---- Data supplied
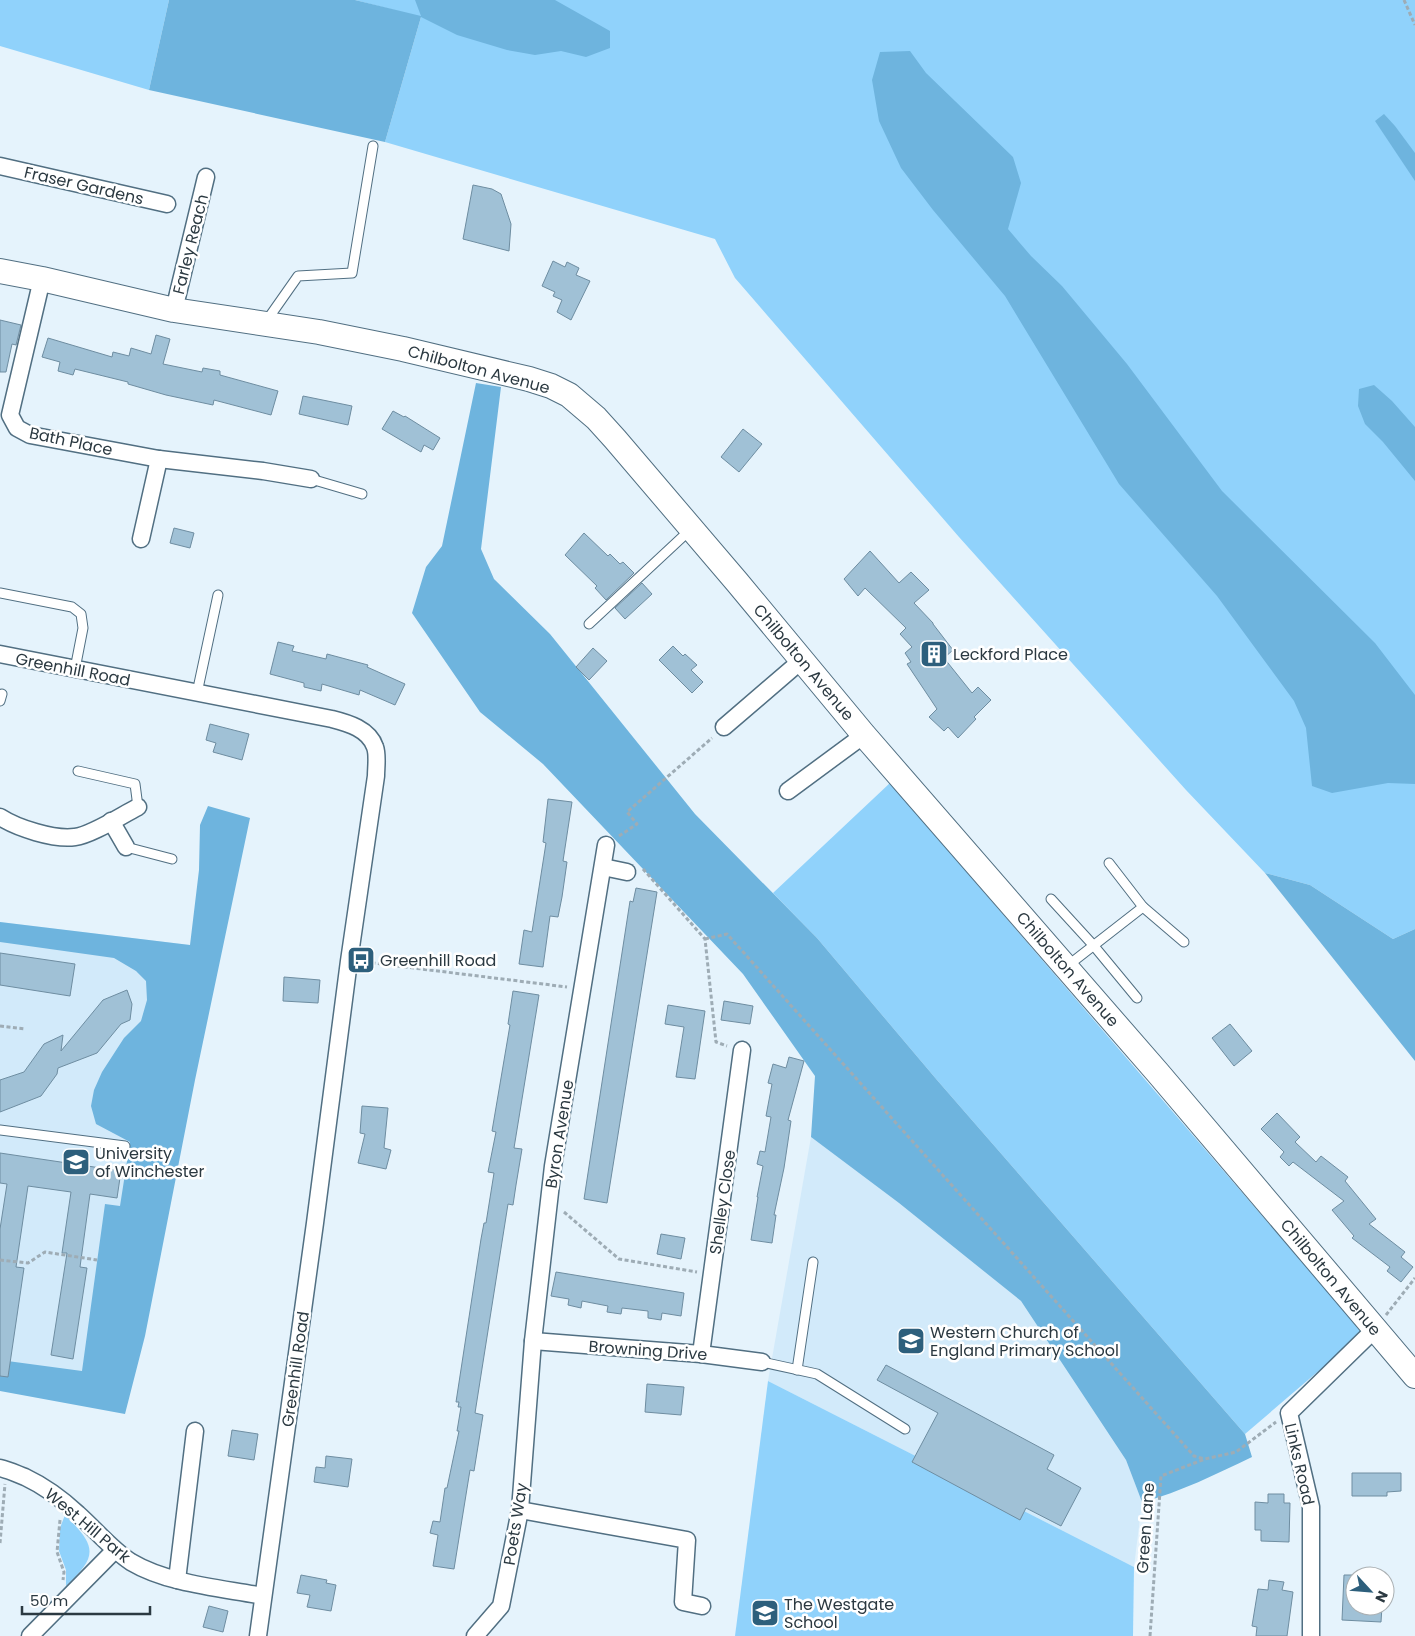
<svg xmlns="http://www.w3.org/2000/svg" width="1415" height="1636" viewBox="0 0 1415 1636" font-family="Poppins,sans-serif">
<rect width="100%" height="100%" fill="#e5f3fc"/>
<g fill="#d2eafa">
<path d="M0,922L190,945L108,1400L0,1378Z"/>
<path d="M811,1137L899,1203L1021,1301L1126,1460L1142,1502L1134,1567L768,1381Z"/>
</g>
<g fill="#90d2fb">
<path d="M0,0H169L149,90L0,46Z"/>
<path d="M355,0H1415V929L1393,939L1310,885L1265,873L1186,790L959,537L735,278L715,239L385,142L421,17Z"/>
<path d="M890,783L1363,1333L1245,1434L937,1080L817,938L773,893Z"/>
<path d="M768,1381L1134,1567L1133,1636H735Z"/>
<path d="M65,1515C96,1546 99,1555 66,1586V1570L59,1551L60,1528Z"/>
</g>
<g fill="#6eb4de">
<path d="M169,0H355L421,16L415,0H555L610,31V48L586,57L561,51L535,55L507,50L457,35L421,17L385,142L149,90Z"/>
<path d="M910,51L926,73L1013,157L1021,183L1008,229L1031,256L1062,286L1127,364L1222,491L1375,643L1415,695V784L1388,783L1332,793L1312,786L1306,728L1294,701L1217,596L1119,484L1005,296L933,210L901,168L879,121L872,80L880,52Z"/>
<path d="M1384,114L1395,126L1415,153V181L1375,121Z"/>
<path d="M476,383L501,387L481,549L494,579L550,634L695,814L817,938L937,1080L1245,1434L1252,1457C1216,1474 1181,1492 1142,1502L1126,1460L1021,1301L899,1203L811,1137L815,1076L743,974L543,764L480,712L412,613L426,567L442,546Z"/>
<path d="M1374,385L1392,401L1415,427V481L1383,442L1365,424L1358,406L1359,389Z"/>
<path d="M208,806L250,818L195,1080L145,1336L125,1414L0,1391V1360L82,1371L105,1204L120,1206L130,1142L96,1124L91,1106L94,1090L102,1072L124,1038L141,1021L147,1000L146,981L136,971L114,958L0,942V922L190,945L199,870L200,825Z"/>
<path d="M1265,873L1310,885L1393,939L1415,929V1061Z"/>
</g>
<g fill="#a0c1d6" stroke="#6e8da1">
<path d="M473,185L492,189L501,194L511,224L509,251L463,239Z"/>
<path d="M553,261L565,267L567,262L579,268L576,275L590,281L571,320L557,312L562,300L553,296L555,292L542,286Z"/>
<path d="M0,320L21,325L16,345L12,344L6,372H0Z"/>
<path d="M156,335L170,339L163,364L202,372L203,368L220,371V375L278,391L271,415L214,400L213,405L166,395L128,384V382L75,369L73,375L58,371L60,362L42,357L48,338L112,357L113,352L129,356L131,348L151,354Z"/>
<path d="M303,396L352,406L348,425L299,414Z"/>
<path d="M393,411L404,417L405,416L440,438L433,450L424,445L421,452L382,429Z"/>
<path d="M743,429L762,444L739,472L721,457Z"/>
<path d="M174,528L194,533L190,548L170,543Z"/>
<path d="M584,533L608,556L610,554L620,564L623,562L634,573L606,600L595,588L597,586L565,555Z"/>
<path d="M870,551L899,583L911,572L929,590L914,603L933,623V624L953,650L944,658L972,693L978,687L991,700L974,717L976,719L958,738L948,727L944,731L929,717L937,709L907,664L911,662L905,653L912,647L900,634L906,628L865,588L858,596L844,579Z"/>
<path d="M642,583L652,594L625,619L615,608Z"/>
<path d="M278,642L294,646L292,651L326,659L327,654L368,665L367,667L405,684L395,705L360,690L359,695L322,684L321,691L304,687V683L270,674Z"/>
<path d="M673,646L683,656L685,654L697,665L691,670L703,682L692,693L659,660Z"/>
<path d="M593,648L607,661L589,680L576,667Z"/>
<path d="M210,724L249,734L242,760L213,752L216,743L206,740Z"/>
<path d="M548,799L572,802L563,861L567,862L562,897L558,917L550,916L543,967L519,964L524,930L532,932L546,843L543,842Z"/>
<path d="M636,888L657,892L607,1203L584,1199L630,901L633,902Z"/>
<path d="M0,953L75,964L70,996L0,985Z"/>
<path d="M284,977L320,980L318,1003L283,1001Z"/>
<path d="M127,990L132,1004L130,1020L121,1024L97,1053L58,1068L57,1074L41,1096L0,1112V1080L24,1072L44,1044L63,1035L61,1051L103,1000Z"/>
<path d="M513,991L539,995L514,1148L522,1149L516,1185L513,1205L508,1204L475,1413L483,1415L474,1471L470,1470L454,1569L433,1566L438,1535L430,1533L433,1521L440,1522L445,1488H447L459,1431H457L461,1407H458L459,1402H456L481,1239L484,1223H486L494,1173L488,1172L496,1132L492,1131L510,1025L508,1024Z"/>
<path d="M724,1001L753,1006L750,1024L721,1020Z"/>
<path d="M668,1005L705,1011L695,1079L676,1077L684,1027L665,1024Z"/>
<path d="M1230,1024L1252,1051L1234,1066L1212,1038Z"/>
<path d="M789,1057L804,1061L788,1120L791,1121L784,1168L774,1215H776L772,1243L751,1240L758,1197H757L763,1166L757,1164L760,1151L765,1152L771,1117L766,1116L772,1084L768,1083L773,1064L786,1068Z"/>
<path d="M362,1106L388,1108L384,1148L391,1150L386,1169L358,1163L365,1134L360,1133Z"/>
<path d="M1277,1113L1300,1137L1295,1142L1316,1162L1321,1156L1348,1177L1345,1181L1376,1219L1369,1224L1405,1252L1401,1257L1413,1267L1401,1282L1387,1271L1390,1267L1352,1238L1354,1236L1332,1210L1344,1201L1293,1162L1289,1166L1280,1157L1284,1152L1261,1129Z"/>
<path d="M0,1153L121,1171L117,1198L90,1194L80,1267L87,1268L73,1359L51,1355L67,1253H62L71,1192L28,1186L16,1267L24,1268L8,1377L0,1376V1229L7,1184L0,1183Z"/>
<path d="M661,1234L685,1238L681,1259L657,1254Z"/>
<path d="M556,1272L684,1293L681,1316L662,1313L661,1320L648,1318V1311L622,1308L621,1314L607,1312L608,1306L582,1301L581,1308L568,1305L569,1299L551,1296Z"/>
<path d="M886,1365L1054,1455L1047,1469L1081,1488L1061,1526L1026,1508L1020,1520L912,1462L938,1413L877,1380Z"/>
<path d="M647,1384L684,1387L681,1415L645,1412Z"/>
<path d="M232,1430L258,1434L254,1460L228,1456Z"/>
<path d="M326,1456L352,1459L348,1487L314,1482L316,1467L325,1468Z"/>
<path d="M1352,1473H1401V1491L1387,1492V1496H1352Z"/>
<path d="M1268,1494H1284V1503H1290L1289,1542L1261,1541V1530H1255V1502L1268,1503Z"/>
<path d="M301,1575L327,1580L326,1583L336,1585L331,1611L307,1607L310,1595L297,1593Z"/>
<path d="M1344,1575H1355V1606H1382L1381,1622L1342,1620Z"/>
<path d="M1269,1580L1284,1582L1282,1590L1293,1592L1287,1636H1256L1257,1627L1252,1626L1258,1589L1268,1590Z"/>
<path d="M209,1606L228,1611L223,1632L203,1627Z"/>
</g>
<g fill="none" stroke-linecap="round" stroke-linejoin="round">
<defs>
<g id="lane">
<path d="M265,323L298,276L352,273L373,146"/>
<path d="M311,479L362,494"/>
<path d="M0,593L72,607L81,614L83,628L75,669"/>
<path d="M589,624L691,529"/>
<path d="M197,693L218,595"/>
<path d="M0,701L2,694"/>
<path d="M78,771L135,784L138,807"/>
<path d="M126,847L172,859"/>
<path d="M1051,899L1094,946L1137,998"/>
<path d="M1143,907L1184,942"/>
<path d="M1066,967L1143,907L1109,863"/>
<path d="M0,1130L125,1146"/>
<path d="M762,1362L817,1374L905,1429"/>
<path d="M797,1370L813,1262"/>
</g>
<g id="street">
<path d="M0,166L167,204"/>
<path d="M42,279L10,415L17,428L30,435L159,459L263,471L311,479"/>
<path d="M174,310L206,177"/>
<path d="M141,539L159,459"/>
<path d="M0,654L332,719C348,723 369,729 375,747C378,755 376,767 376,776L349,961L315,1223L258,1636"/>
<path d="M724,727L802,660"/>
<path d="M788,791L864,735"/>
<path d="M0,817C17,828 54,840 75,837C92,835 122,815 138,807"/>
<path d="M111,821L126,847"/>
<path d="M603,867L627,872"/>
<path d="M533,1341L701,1354L762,1362"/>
<path d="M701,1354L742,1050"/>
<path d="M0,1468C9,1470 17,1474 25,1477C44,1486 62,1499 78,1514C96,1530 111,1549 131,1562C168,1584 221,1588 263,1596"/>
<path d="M520,1510L687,1540L683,1602L702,1606"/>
<path d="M177,1580L195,1431"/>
<path d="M30,1636L115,1550"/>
<path d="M475,1636L501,1606L520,1510L533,1341L553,1166L606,845"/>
<path d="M1311,1636V1507L1289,1413L1375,1329"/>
</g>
<path id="secondary" d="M0,271L42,279L174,310L319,332L403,349L529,379L551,386L569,395L596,418L615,439L737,582L864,735L1158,1073L1415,1376"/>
</defs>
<use href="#lane" stroke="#516f82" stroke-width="11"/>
<use href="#street" stroke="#516f82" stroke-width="19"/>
<use href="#secondary" stroke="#516f82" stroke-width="26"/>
<g stroke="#9eacb5" stroke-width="3" stroke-dasharray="4 2.5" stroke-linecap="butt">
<path d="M1404,0L1415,25"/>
<path d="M619,836L637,824L627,812L712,738"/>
<path d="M643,869L705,939L716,1042L727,1046"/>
<path d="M705,939L727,934L1194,1456L1205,1459"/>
<path d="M365,962L567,987"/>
<path d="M0,1026L25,1029"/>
<path d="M564,1212L619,1259L697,1272"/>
<path d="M0,1260L28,1263L45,1252L97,1260"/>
<path d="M1386,1315L1415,1278"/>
<path d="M60,1520L57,1552L64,1572L63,1580"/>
<path d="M0,1543L5,1484"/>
<path d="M1150,1636L1161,1476L1205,1459L1236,1452L1276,1422"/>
</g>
<use href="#lane" stroke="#fff" stroke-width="9"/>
<use href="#street" stroke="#fff" stroke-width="16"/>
<use href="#secondary" stroke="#fff" stroke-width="24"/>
</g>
<defs>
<symbol id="building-square" viewBox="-11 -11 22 22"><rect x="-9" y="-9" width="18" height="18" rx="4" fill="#2d5f7c" stroke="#fff"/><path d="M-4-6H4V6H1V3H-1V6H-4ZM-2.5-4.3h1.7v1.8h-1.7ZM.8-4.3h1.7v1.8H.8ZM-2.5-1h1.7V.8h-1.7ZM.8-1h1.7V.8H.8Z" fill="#fff"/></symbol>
<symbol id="bus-square" viewBox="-11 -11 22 22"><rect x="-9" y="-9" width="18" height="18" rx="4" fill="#2d5f7c" stroke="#fff"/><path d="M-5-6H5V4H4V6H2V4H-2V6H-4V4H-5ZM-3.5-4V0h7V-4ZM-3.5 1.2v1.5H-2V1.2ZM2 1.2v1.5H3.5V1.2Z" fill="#fff"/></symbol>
<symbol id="university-square" viewBox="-11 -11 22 22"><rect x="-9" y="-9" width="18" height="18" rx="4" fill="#2d5f7c" stroke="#fff"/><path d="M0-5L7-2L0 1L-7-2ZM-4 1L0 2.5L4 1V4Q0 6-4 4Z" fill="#fff"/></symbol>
<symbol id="school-square" viewBox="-11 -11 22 22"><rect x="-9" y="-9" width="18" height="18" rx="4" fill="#2d5f7c" stroke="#fff"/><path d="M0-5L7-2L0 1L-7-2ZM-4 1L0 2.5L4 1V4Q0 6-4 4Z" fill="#fff"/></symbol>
</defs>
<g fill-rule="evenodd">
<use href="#building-square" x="918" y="638" width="32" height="32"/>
<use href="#bus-square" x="345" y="944" width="32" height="32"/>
<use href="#university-square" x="60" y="1146" width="32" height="32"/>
<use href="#school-square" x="895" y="1325" width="32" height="32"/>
<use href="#school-square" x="749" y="1597" width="32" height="32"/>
</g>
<g text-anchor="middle" stroke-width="5" stroke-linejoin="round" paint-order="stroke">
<g font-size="16" fill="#2b3941" stroke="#fff">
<text transform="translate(84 185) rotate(13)" y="6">Fraser Gardens</text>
<text transform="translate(190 244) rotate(-76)" y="6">Farley Reach</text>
<text transform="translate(479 369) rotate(15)" y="6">Chilbolton Avenue</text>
<text transform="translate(71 441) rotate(12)" y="6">Bath Place</text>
<text transform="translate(804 662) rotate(50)" y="6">Chilbolton Avenue</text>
<text transform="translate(73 669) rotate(11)" y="6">Greenhill Road</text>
<text transform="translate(1068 969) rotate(49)" y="6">Chilbolton Avenue</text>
<text transform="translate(559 1134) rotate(-81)" y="6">Byron Avenue</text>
<text transform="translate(722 1202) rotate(-82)" y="6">Shelley Close</text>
<text transform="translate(1331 1277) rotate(50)" y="6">Chilbolton Avenue</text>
<text transform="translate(648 1350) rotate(4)" y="6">Browning Drive</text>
<text transform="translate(295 1369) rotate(-82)" y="6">Greenhill Road</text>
<text transform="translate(1300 1464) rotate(77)" y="6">Links Road</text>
<text transform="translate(515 1524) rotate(-81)" y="6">Poets Way</text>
<text transform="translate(88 1525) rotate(40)" y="6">West Hill Park</text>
<text transform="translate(1145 1528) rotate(-86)" y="6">Green Lane</text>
</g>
<g font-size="16" fill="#2b3941" stroke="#fff" text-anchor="start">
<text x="953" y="660">Leckford Place</text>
<text x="380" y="966">Greenhill Road</text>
<text x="95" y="1159">University<tspan x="95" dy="18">of Winchester</tspan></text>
<text x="930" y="1338">Western Church of<tspan x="930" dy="18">England Primary School</tspan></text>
<text x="784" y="1610">The Westgate<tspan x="784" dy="18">School</tspan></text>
</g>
</g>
<g transform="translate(1370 1591) rotate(116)"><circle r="24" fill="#ffffff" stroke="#aab0b3"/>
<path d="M0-4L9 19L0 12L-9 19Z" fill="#2d5f7c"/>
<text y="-8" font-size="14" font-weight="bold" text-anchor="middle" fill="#2b3941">N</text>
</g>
<path d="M22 1606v8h128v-8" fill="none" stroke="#2b3941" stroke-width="2.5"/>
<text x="30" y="1606" font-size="15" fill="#2b3941" stroke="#ffffff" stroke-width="4" paint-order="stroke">50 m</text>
</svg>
--------
→ Exercise description: Read the listing line by line, and copy each line in which the word "round" is found.

→ Final answer:
<g fill="none" stroke-linecap="round" stroke-linejoin="round">
<g text-anchor="middle" stroke-width="5" stroke-linejoin="round" paint-order="stroke">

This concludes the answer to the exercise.